Бригид все понимала. Она только что стала свидетелем того, как брат пил из чаши Эпоны. Теперь он стал верховным шаманом. Охотница была уверена в этом. Еще она ничуть не сомневалась, что увидела в отражении бассейна, как разрушалась душа Брегона. Внезапный приступ тоски заглушил ее тревогу о табуне.
«Брат лишился почти всей души! Ку потерял лишь один небольшой осколок, но из-за этого от него осталась лишь скорбная оболочка, такая опустошенная и безнадежная, что он собирался покончить с жизнью. Я даже представить себе не могу, что же теперь будет с Брегоном. Как он сможет жить с такой раздробленной душой?»
Бригид вздохнула и снова провела пальцами по поверхности живой воды. Все было неправильно. Как сумел яд Майрерад уцелеть после ее смерти и испортить следующее поколение?
– Ты опоздала, сестра.
Охотница задохнулась и резко взглянула назад. Перед ней стоял брат. Не грустные разбитые куски души, которые только что плакали здесь. Этот кентавр излучал ту самую силу, которую ей так и не удалось получить.
46
Бригид надела маску прохладной отчужденности, которую носила почти всю жизнь. Ее улыбка была вежливой и равнодушной.
– Привет, Брегон.
– Оставь притворство, сестра, и уходи. – Его глаза превратились в щелки. – У тебя нет причины пить из чаши Эпоны. Ты выбрала другой путь в жизни. Мама была довольна твоим решением, я тоже. Возвращайся в леса, к людям, которых ты так сильно любишь. Нашему табуну ты не нужна.
– Мама была жалкой, испорченной особой. Она так жаждала силы, что ничто не могло ее удовлетворить, Брегон. Ты освободишься от влияния ее призрака в тот день, когда белое признаешь белым, а не черным.
– Значит, тебе известно, что она умерла?
– Да. Мне сказала Найэм.
Губы Брегона насмешливо искривились при упоминании имени сестры.
– Она погибла, но принесла мне эту весть, – продолжила Бригид.
– Найэм мертва? – Надменное выражение сошло с лица кентавра.

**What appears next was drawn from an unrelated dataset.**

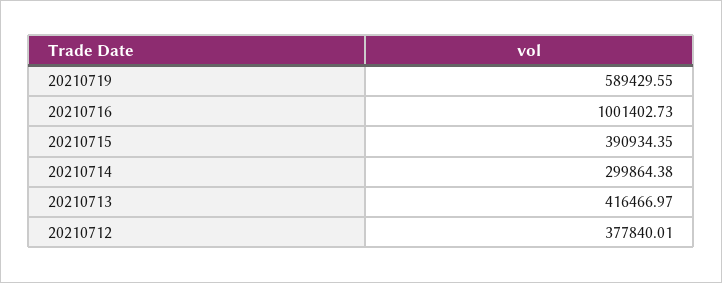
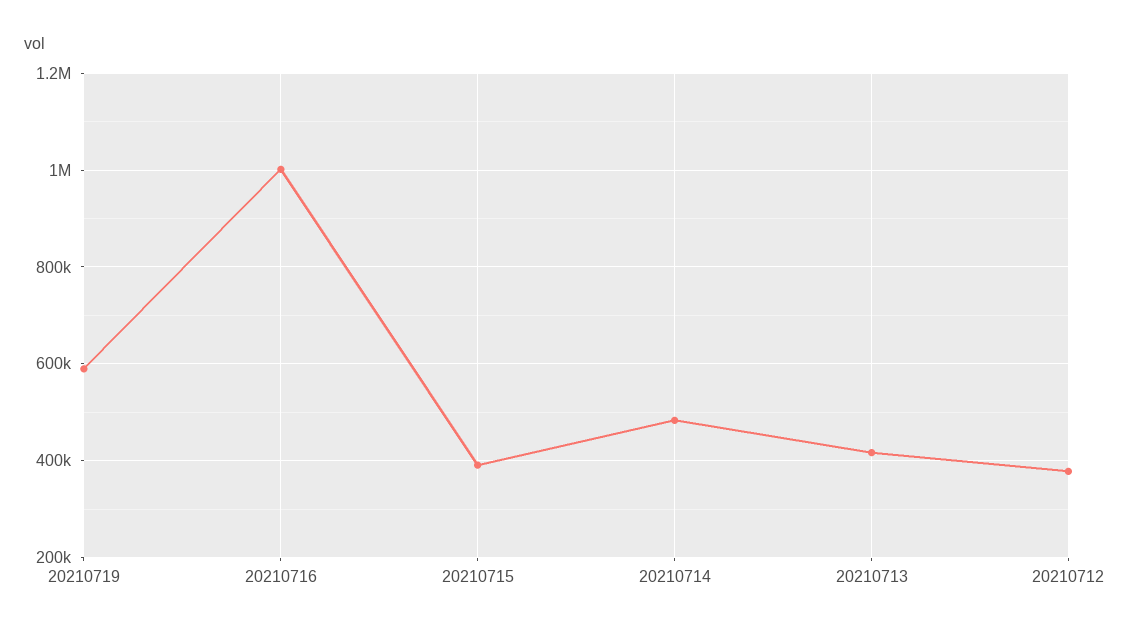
20210714: 299864.38 -> 480000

– Наша сестра загнала себя до смерти. Покончить с ненавистью, которую сеяла наша мать, было для нее важнее, чем сохранить собственную жизнь.

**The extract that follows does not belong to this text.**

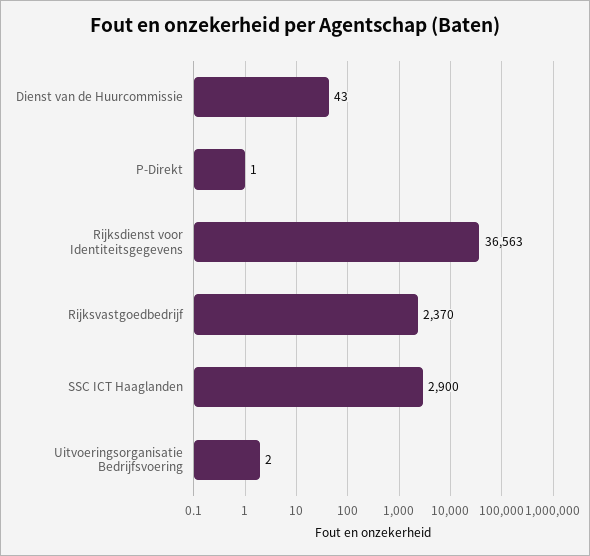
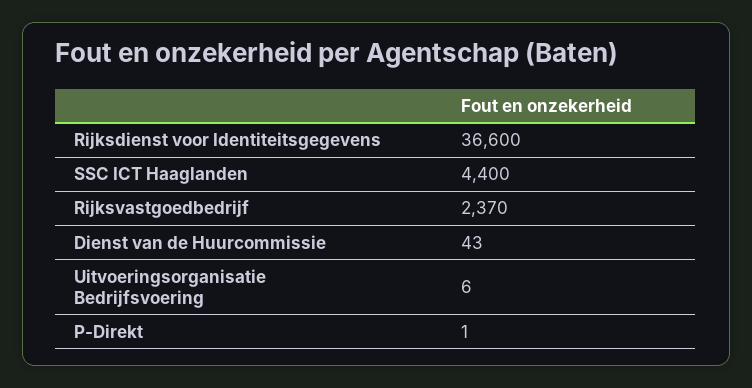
Rijksdienst voor Identiteitsgegevens: 36563 -> 36600
SSC ICT Haaglanden: 2900 -> 4400
Uitvoeringsorganisatie Bedrijfsvoering: 2 -> 6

Брегон провел рукой по лицу. Когда он снова посмотрел на Бригид, она впервые начала понимать, каким незнакомцем с железной душой стал ее брат.

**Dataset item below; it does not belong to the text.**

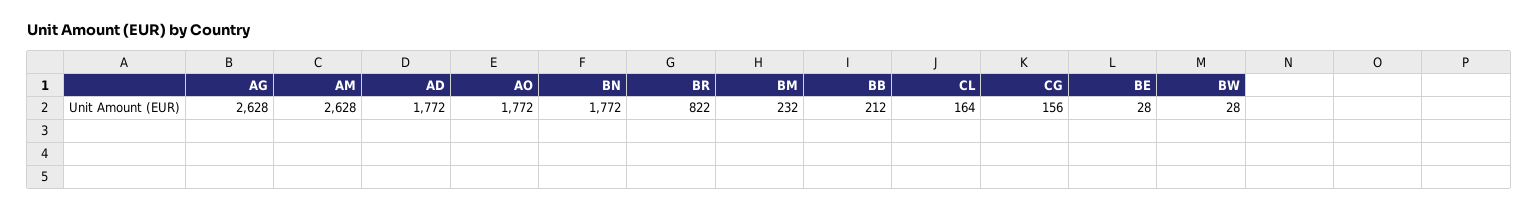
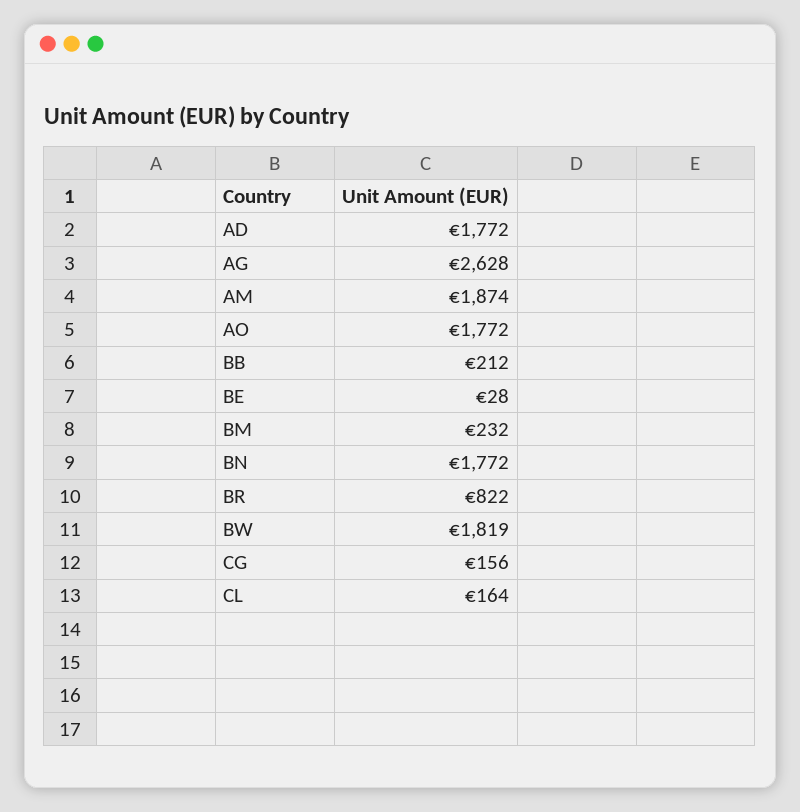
AM: 2628 -> 1874
BW: 28 -> 1819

– Найэм всегда была глупой и слабой. Она жила и умерла именно так.
– Нет ничего глупого и слабого в том, чтобы отдать жизнь за других, – ответила Бригид.
– Есть, когда такие отважные усилия ни к чему не приводят, – глумливо усмехнулся он.
– Подумай сам, Брегон. Именно из-за Найэм я здесь. – Голос сестры стал громче, она буквально швыряла слова в брата. – Из-за нее я выпью из чаши Эпоны, вернусь на равнину и реализую свое неотъемлемое право – стану верховной шаманкой табуна Дианны.
– Нет, сестра. Я так не думаю. – Говоря это, Брегон с хитрым видом двинулся к чаше.
С грацией великолепного воина Кухулин скользнул между братом Бригид и его целью.
– Я подумал бы еще раз, Брегон, – проговорил он обманчиво беспечным голосом.
Брегон остановился. На его лице проступило удивление, потом – изумление.
– Человек?
– Знаешь, Бригид, я уже было начал сомневаться в наличии ума у твоего брата, но он поразил меня своей невероятной наблюдательностью, – благожелательно сказал Кухулин.
Из груди охотницы вырвался смешок, который она не смогла подавить. Этот звук взъярил Брегона.
– Как ты смеешь так говорить со мной, дерзкий человечишка!
Кухулин вздернул брови, словно кентавр сказал что-то смешное, а не оскорбил его, и заметил:
– Верно, я только человек, но вот это вполне может заменить мне копыта. – Он взмахнул сияющим белым мечом.
– Ты сейчас в ином мире, дурачок. Меч – оружие материальное. Здесь тебе нужна сила, данная духами. Вроде этой.